▸ **Instructions for the task**: Every line of the listing below is to be duplicated exactly, with the pictures left out.

▸ **Input data**:

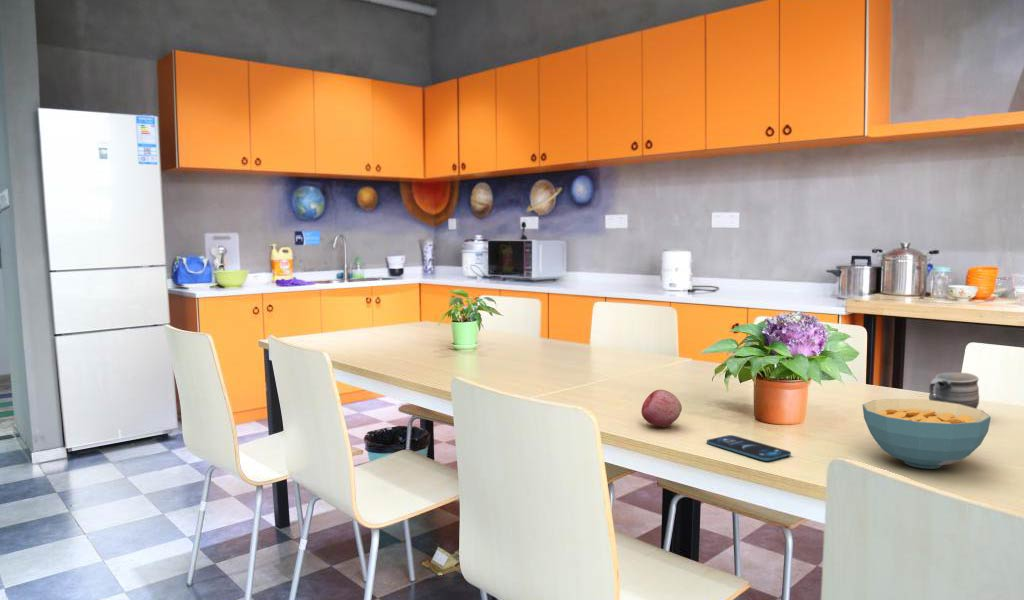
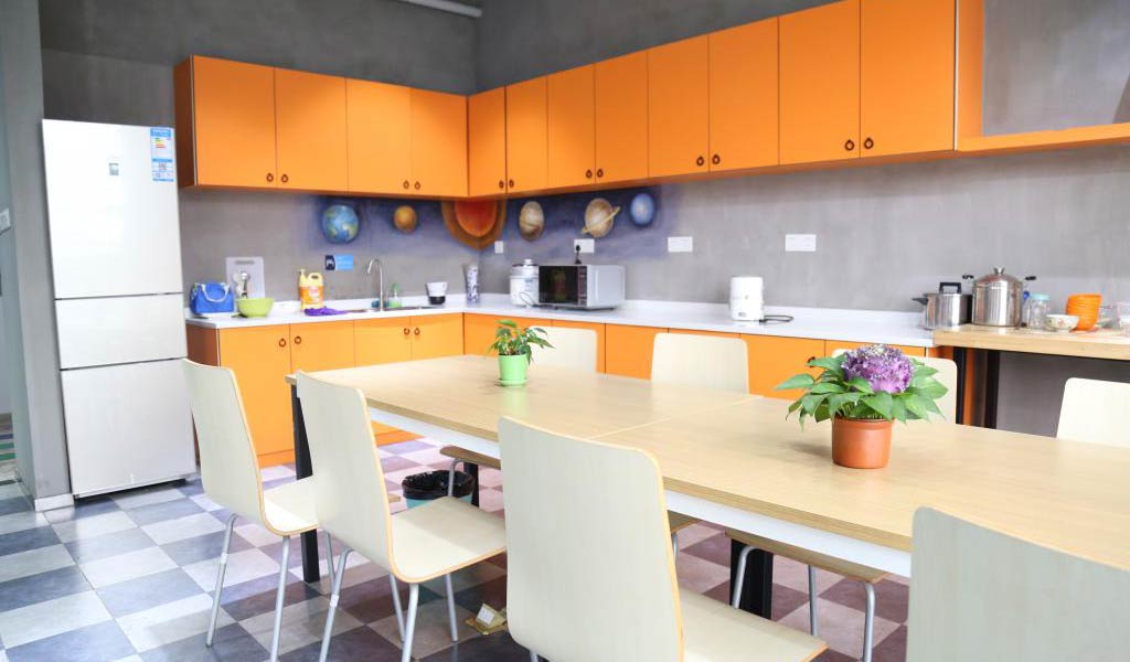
- fruit [640,389,683,428]
- cereal bowl [861,398,992,470]
- mug [928,371,980,409]
- smartphone [706,434,792,462]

▸ **Task output**:
- fruit [640,389,683,428]
- cereal bowl [861,398,992,470]
- mug [928,371,980,409]
- smartphone [706,434,792,462]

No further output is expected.